In fact, MAHA figures including Ryerson recently met with President Trump and cabinet officials at the White House to discuss their concerns over the administration's stances on pesticides and other issues.

During his appearances on Capitol Hill this month, Secretary Kennendy was grilled about the administration's defense of the pesticide industry and weakening of protections against mercury pollution, another issue that Kennedy had worked on as an advocate.

Kennedy largely sidestepped the questions. At one point during a particularly heated exchange with Rep. Steven Horsford, D-Nev., he responded: "It's not my agency."

"PR stunts" instead of action

For some in the MAHA coalition, it's starting to feel like they're getting lip service instead of real change. Alexandra Muñoz, who has a PhD in toxicology and advocates with many in the MAHA coalition against pesticides, says EPA actions do not "align with MAHA and a regulatory approach that's needed to stop harmful chemical exposures now."

Instead, what Muñoz increasingly sees are "PR stunts" from the Trump administration aimed at appeasing advocates like her, even while officials do little to deliver concrete new protections.

"There is this constant effort to lie to everybody and say that what they're doing is MAHA and say that they care about people's health," she says. "It's laughable."

For example, Muñoz points to the splash made early this month in what Zeldin called "a landmark set of actions by EPA to safeguard the nation's drinking water."

In a joint announcement with Kennedy, the EPA revealed it was adding microplastics and pharmaceuticals to what's known as the Contaminant Candidate List, which the agency is required to update every five years under the Safe Water Drinking Act. The designation can set the stage for more research and regulatory action — but doesn't actually guarantee that will happen.

Chris Frey, a professor of environmental engineering at North Carolina State University, says in reality there are hundreds of contaminants on that list which have never seen any regulatory action.

"While to the public that probably sounds like, 'oh, EPA is doing something that will protect public health, that's kind of like the waiting room where contaminants go to be ignored," says Frey, who worked at the EPA during the Biden administration.

What's more, the EPA has dismantled the key office responsible for independent research on toxic chemicals and lost hundreds of scientists.

"The agency has basically cut itself down at the knees," he says.

Environmental advocacy groups are now locked in legal battles with the Trump administration over many of these actions on toxic chemicals.

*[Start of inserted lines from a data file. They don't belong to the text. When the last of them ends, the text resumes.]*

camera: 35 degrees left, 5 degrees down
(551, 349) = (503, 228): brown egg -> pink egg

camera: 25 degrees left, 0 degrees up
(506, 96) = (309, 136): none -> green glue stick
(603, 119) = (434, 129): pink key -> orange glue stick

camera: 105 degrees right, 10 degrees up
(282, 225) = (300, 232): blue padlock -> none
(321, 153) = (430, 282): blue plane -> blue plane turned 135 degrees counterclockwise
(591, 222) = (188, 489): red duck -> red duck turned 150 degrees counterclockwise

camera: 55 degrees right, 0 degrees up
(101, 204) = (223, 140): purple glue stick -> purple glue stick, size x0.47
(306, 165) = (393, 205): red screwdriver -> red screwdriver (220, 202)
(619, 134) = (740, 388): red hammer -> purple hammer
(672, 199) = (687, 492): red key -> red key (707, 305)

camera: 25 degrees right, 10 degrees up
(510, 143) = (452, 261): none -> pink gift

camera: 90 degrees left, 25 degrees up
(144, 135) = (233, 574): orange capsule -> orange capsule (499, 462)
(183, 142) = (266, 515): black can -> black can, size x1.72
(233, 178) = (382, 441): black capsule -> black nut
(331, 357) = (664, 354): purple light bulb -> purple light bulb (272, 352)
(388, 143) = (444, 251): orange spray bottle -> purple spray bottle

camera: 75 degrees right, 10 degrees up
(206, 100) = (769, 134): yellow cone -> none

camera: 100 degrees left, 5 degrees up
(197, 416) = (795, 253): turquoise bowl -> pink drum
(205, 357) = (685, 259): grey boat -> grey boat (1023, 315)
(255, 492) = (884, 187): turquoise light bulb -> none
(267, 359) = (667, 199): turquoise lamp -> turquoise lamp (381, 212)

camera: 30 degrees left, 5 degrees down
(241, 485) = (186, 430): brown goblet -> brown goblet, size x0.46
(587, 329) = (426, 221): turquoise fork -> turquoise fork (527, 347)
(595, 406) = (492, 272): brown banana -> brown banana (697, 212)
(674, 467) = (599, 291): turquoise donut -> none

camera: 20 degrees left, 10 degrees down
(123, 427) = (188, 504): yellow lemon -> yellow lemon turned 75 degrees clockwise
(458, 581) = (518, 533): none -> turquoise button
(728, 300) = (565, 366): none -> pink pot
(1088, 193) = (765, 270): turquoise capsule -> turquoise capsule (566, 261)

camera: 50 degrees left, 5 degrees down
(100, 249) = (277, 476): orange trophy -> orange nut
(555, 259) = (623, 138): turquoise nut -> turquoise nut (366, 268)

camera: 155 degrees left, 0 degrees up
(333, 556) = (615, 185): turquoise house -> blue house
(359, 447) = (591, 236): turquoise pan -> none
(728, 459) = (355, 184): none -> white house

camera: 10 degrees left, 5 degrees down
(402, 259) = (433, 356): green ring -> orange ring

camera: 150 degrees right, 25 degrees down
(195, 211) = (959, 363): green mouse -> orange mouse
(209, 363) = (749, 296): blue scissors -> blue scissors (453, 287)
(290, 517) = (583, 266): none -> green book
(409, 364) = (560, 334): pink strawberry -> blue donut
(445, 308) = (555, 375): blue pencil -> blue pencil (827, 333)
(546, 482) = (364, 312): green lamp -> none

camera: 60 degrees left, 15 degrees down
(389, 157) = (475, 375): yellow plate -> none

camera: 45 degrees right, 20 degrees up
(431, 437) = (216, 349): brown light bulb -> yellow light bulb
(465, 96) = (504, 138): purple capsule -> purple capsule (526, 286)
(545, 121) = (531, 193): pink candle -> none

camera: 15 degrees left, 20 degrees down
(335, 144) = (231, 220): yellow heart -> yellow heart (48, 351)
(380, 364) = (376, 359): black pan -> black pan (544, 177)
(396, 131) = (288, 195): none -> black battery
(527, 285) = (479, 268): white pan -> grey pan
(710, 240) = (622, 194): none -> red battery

The administration doesn't appear inclined to change course, even though this is a political issue with broad appeal, says Sarah Vogel with the Environmental Defense Fund, one of the groups suing EPA over PFAS drinking water standards and more.

"What I see is an administration scrambling to try to give this grassroots base a bone, and I don't think they're buying it because they're actually following these issues," she says.